» **REQUIRED WORK**: Your response should be the complete set of records, reproduced exactly.

» **DATASET CONTENT**:
* * * * * * * * *

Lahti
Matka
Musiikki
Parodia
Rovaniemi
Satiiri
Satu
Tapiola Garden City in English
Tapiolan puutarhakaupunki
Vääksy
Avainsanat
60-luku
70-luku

* * * * * * * * *

» **EXERCISE OUTPUT**:
Lahti
Matka
Musiikki
Parodia
Rovaniemi
Satiiri
Satu
Tapiola Garden City in English
Tapiolan puutarhakaupunki
Vääksy
Avainsanat
60-luku
70-luku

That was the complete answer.